After twenty years of having his photographs published in small circulation magazines and displayed at out-of-the-way art galleries, James Radke felt it was time to do a book. But rather than go through a traditional publishing house, the 42-year-old Colorado-born artist decided to publish it himself over the Internet.
The first five of fifty pictures that will comprise Radke's digital photographs from the web went up this week at his www.indenturedpress.com site. Five more will be made available each subsequent week, and all will remain online for a year.
His concept is that Web surfers will download the color photos, which document Radke's trips between his central Oakland home and the Center for Electronic Art in downtown San Francisco, where he's been studying Web design for the past eight months. When all fifty have been downloaded and printed out (he recommends using very high resolution paper), he invites people to mail him the complete set along with $50. In return, he will bind them and send back a numbered first-edition book. If the prints are not bound, Radke says, "they'll just have photographs for their wall."

MAKING BOOK

"It's an experiment in interactive publishing," he adds. "I'm publishing a book where there is no money in inventory, there is no money in printing costs. It's there for whoever wants to print it. As far as I know, there really hasn't been just a monograph of a person's paintings or photography or any genre published on the Internet."
The fifty shots were made with an Olympus 600L digital camera . "All the information was recorded digitally," he explains. "There was no film involved. It's all on a little chip. It's captured electronically, it's output electronically, it's seen electronically. It's just part of the evolution of what photography will be like."
Digital photographs from the web begins with a shot of a dog peering straight at the camera as it stands between a wooden fence and a brick wall at the corner of East 34th Street and Park Boulevard. Another, taken a few blocks away, frames the white-and-green foliage across the street from Oakland High against a curvaceous freeway offramp guardrail. Others capture scenes aboard buses, including one of a woman reading an Examiner with a photo of a nonchalant Bill Clinton and a headline reading "Acquitted" on the front page.

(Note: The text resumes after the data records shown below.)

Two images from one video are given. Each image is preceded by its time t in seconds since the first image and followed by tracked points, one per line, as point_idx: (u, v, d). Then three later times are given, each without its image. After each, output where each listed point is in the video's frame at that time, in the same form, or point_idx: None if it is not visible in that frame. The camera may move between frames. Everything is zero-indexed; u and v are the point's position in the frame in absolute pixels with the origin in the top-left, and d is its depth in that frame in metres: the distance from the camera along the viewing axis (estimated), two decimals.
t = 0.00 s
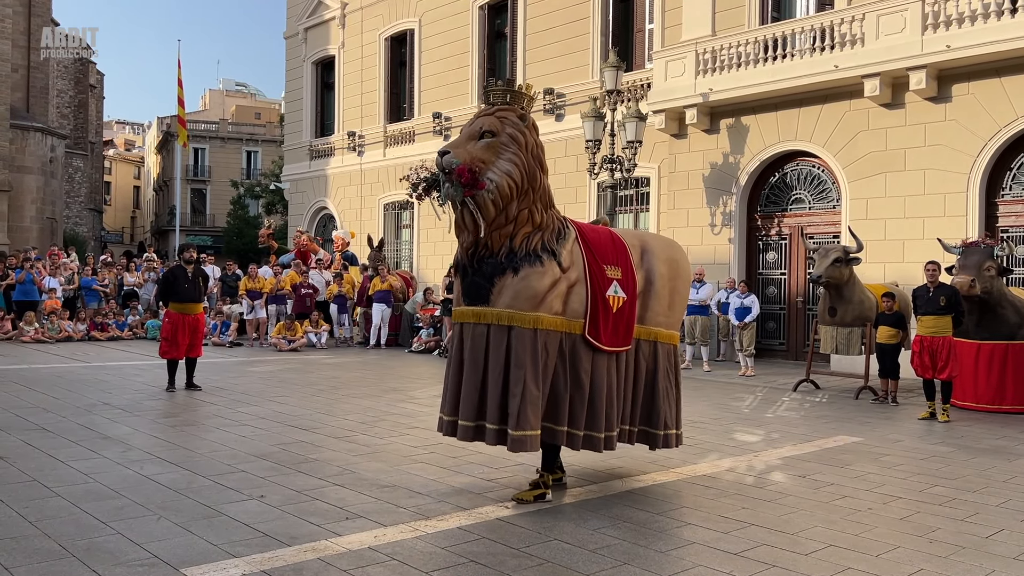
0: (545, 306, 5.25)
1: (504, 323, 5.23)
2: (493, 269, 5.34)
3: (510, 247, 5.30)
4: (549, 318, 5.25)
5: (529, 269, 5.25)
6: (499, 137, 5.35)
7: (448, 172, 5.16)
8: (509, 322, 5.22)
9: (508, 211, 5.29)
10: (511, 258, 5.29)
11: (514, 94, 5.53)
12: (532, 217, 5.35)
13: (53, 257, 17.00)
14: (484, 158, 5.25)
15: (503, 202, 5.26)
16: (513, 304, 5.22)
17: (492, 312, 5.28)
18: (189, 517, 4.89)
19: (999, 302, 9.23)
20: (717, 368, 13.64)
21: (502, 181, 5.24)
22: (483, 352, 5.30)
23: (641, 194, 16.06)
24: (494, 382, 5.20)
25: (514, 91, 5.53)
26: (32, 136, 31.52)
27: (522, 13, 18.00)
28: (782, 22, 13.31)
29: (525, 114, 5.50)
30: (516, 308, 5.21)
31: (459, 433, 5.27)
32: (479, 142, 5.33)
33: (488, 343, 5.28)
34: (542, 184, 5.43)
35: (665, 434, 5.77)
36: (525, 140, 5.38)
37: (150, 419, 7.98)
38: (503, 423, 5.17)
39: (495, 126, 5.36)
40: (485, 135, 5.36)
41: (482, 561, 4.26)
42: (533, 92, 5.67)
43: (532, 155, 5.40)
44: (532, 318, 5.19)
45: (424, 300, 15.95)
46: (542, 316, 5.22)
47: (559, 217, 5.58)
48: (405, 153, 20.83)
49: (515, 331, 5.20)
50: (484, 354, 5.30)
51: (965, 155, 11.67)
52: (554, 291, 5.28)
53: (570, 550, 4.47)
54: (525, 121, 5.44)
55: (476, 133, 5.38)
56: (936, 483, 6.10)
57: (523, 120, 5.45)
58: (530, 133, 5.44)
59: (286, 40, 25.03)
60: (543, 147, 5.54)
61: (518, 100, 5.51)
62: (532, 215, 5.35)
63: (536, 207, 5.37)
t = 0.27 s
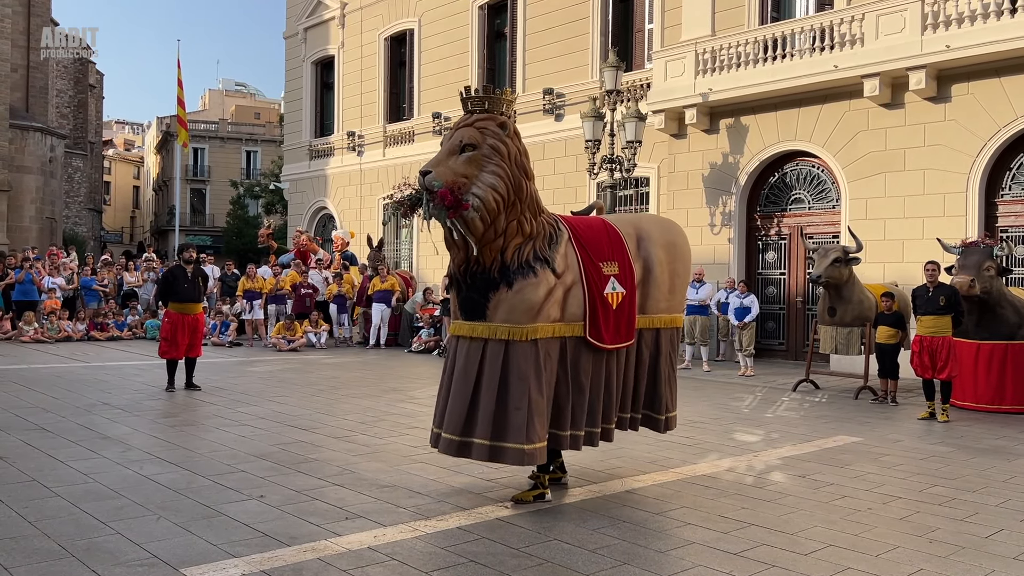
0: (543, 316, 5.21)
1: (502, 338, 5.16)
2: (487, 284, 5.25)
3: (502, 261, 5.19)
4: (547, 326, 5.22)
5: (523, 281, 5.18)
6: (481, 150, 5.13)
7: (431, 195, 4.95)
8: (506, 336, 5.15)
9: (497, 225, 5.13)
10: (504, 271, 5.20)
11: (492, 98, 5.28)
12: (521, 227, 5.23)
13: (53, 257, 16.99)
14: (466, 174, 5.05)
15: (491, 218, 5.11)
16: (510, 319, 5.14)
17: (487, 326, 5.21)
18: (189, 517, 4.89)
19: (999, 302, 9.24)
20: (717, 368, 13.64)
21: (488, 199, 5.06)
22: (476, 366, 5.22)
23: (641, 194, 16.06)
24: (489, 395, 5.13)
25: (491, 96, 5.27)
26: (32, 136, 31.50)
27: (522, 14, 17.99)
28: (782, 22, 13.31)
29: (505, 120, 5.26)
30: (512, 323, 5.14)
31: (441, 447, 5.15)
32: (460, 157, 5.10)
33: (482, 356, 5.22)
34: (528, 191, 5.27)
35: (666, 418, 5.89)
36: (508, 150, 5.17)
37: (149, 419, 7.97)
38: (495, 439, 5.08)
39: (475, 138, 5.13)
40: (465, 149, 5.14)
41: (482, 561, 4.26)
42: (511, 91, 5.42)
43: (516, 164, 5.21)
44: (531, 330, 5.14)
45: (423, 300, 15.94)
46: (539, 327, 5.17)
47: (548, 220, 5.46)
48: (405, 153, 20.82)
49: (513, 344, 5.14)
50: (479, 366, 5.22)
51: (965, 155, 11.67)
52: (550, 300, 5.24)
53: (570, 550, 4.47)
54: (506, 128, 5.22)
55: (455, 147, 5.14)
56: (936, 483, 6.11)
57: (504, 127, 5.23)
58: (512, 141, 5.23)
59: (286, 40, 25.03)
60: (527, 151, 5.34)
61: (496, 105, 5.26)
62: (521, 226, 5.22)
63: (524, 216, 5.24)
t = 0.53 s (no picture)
0: (540, 318, 5.20)
1: (500, 342, 5.14)
2: (483, 290, 5.22)
3: (497, 266, 5.16)
4: (545, 328, 5.22)
5: (519, 285, 5.16)
6: (469, 157, 5.10)
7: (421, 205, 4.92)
8: (504, 340, 5.14)
9: (489, 231, 5.11)
10: (500, 276, 5.17)
11: (476, 104, 5.26)
12: (514, 231, 5.20)
13: (52, 257, 16.97)
14: (455, 182, 5.03)
15: (482, 224, 5.08)
16: (508, 323, 5.13)
17: (485, 332, 5.19)
18: (188, 517, 4.88)
19: (998, 302, 9.24)
20: (716, 368, 13.64)
21: (478, 205, 5.04)
22: (477, 371, 5.20)
23: (640, 194, 16.04)
24: (491, 400, 5.10)
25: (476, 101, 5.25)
26: (31, 136, 31.46)
27: (521, 13, 17.98)
28: (782, 22, 13.31)
29: (490, 125, 5.24)
30: (510, 327, 5.12)
31: (442, 452, 5.15)
32: (448, 166, 5.08)
33: (482, 361, 5.20)
34: (519, 194, 5.25)
35: (673, 410, 6.02)
36: (496, 155, 5.15)
37: (149, 419, 7.97)
38: (500, 444, 5.04)
39: (462, 146, 5.11)
40: (453, 156, 5.11)
41: (481, 561, 4.26)
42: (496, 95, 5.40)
43: (505, 168, 5.18)
44: (530, 333, 5.13)
45: (423, 300, 15.93)
46: (537, 329, 5.17)
47: (541, 221, 5.44)
48: (405, 153, 20.81)
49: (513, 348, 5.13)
50: (480, 371, 5.19)
51: (964, 155, 11.67)
52: (547, 302, 5.23)
53: (570, 550, 4.47)
54: (492, 133, 5.20)
55: (443, 155, 5.12)
56: (936, 483, 6.10)
57: (490, 132, 5.21)
58: (500, 145, 5.20)
59: (286, 40, 25.01)
60: (515, 154, 5.32)
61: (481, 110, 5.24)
62: (514, 230, 5.19)
63: (516, 219, 5.22)
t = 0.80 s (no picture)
0: (534, 314, 5.21)
1: (495, 338, 5.19)
2: (478, 284, 5.24)
3: (493, 260, 5.18)
4: (539, 325, 5.23)
5: (514, 280, 5.18)
6: (469, 151, 5.14)
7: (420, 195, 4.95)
8: (499, 336, 5.18)
9: (486, 225, 5.13)
10: (495, 270, 5.19)
11: (478, 99, 5.28)
12: (510, 226, 5.23)
13: (52, 257, 16.96)
14: (454, 174, 5.06)
15: (480, 217, 5.11)
16: (503, 317, 5.15)
17: (481, 327, 5.22)
18: (188, 517, 4.88)
19: (998, 302, 9.24)
20: (716, 368, 13.65)
21: (476, 198, 5.06)
22: (476, 366, 5.25)
23: (640, 194, 16.02)
24: (487, 395, 5.17)
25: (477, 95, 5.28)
26: (30, 136, 31.43)
27: (521, 13, 17.97)
28: (781, 22, 13.30)
29: (491, 120, 5.27)
30: (504, 320, 5.15)
31: (453, 449, 5.20)
32: (448, 159, 5.11)
33: (481, 357, 5.24)
34: (517, 189, 5.28)
35: (671, 416, 5.94)
36: (496, 150, 5.17)
37: (148, 419, 7.97)
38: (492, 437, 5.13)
39: (462, 139, 5.14)
40: (453, 149, 5.14)
41: (481, 561, 4.26)
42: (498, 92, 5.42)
43: (504, 164, 5.21)
44: (522, 329, 5.15)
45: (423, 300, 15.93)
46: (531, 326, 5.18)
47: (537, 218, 5.46)
48: (404, 153, 20.80)
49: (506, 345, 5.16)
50: (478, 364, 5.25)
51: (964, 155, 11.67)
52: (542, 298, 5.25)
53: (570, 550, 4.46)
54: (492, 128, 5.22)
55: (443, 148, 5.15)
56: (936, 483, 6.10)
57: (491, 127, 5.24)
58: (500, 140, 5.23)
59: (285, 39, 25.00)
60: (515, 151, 5.34)
61: (483, 104, 5.27)
62: (510, 226, 5.22)
63: (514, 214, 5.24)
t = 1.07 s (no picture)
0: (534, 311, 5.23)
1: (496, 335, 5.22)
2: (478, 281, 5.26)
3: (492, 257, 5.20)
4: (538, 323, 5.25)
5: (514, 277, 5.20)
6: (469, 149, 5.17)
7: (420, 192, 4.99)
8: (502, 334, 5.21)
9: (486, 222, 5.16)
10: (495, 267, 5.21)
11: (479, 98, 5.32)
12: (510, 224, 5.25)
13: (51, 257, 16.96)
14: (454, 172, 5.09)
15: (479, 214, 5.14)
16: (502, 314, 5.18)
17: (480, 324, 5.24)
18: (188, 517, 4.88)
19: (997, 303, 9.24)
20: (715, 368, 13.66)
21: (476, 195, 5.09)
22: (480, 364, 5.27)
23: (640, 194, 16.01)
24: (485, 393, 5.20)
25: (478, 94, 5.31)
26: (29, 136, 31.42)
27: (521, 14, 17.97)
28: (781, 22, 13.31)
29: (491, 119, 5.31)
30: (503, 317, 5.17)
31: (466, 447, 5.21)
32: (448, 156, 5.15)
33: (482, 355, 5.26)
34: (517, 187, 5.31)
35: (673, 417, 5.90)
36: (495, 148, 5.21)
37: (148, 419, 7.97)
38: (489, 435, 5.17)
39: (463, 137, 5.18)
40: (453, 147, 5.17)
41: (481, 561, 4.26)
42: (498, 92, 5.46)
43: (504, 162, 5.24)
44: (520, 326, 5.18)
45: (423, 300, 16.00)
46: (529, 322, 5.21)
47: (537, 217, 5.48)
48: (403, 153, 20.79)
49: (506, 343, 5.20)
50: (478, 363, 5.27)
51: (963, 156, 11.68)
52: (541, 295, 5.27)
53: (569, 550, 4.47)
54: (492, 127, 5.25)
55: (443, 146, 5.18)
56: (935, 483, 6.10)
57: (491, 126, 5.27)
58: (499, 138, 5.27)
59: (285, 39, 24.98)
60: (514, 150, 5.38)
61: (484, 103, 5.31)
62: (510, 223, 5.24)
63: (514, 212, 5.27)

WHAT I SEE IS WHAT YOU GET

"These are the images that I have seen and encountered on my daily commute," the photographer explains. "There is no other point of departure. I just photographed what captured my eye. You see the passage of time, even though it was only done in six months. I've been doing a lot of things that are basically reportage my whole life, and they continue to have that feel."
The walls of Radke's home are lined with some of his earlier work. Two large black-and-white shots of crumpled cigarette wrappers are mounted in frames to which a variety of actual wrappers have been affixed; Radke found all of them on the street. A series of Polaroid shots chronicles the Gulf War as seen on his television set.
Radke, who over the years has sold bicycles and jewelry in order to support himself and his photography, calls his new company Indentured Press. "Indentured servants had to work for seven years with very little money to earn their freedom," he says. "I see myself at that point right now-just trying to get ahead. I'm hoping this will get me out of my indentured status, so to speak."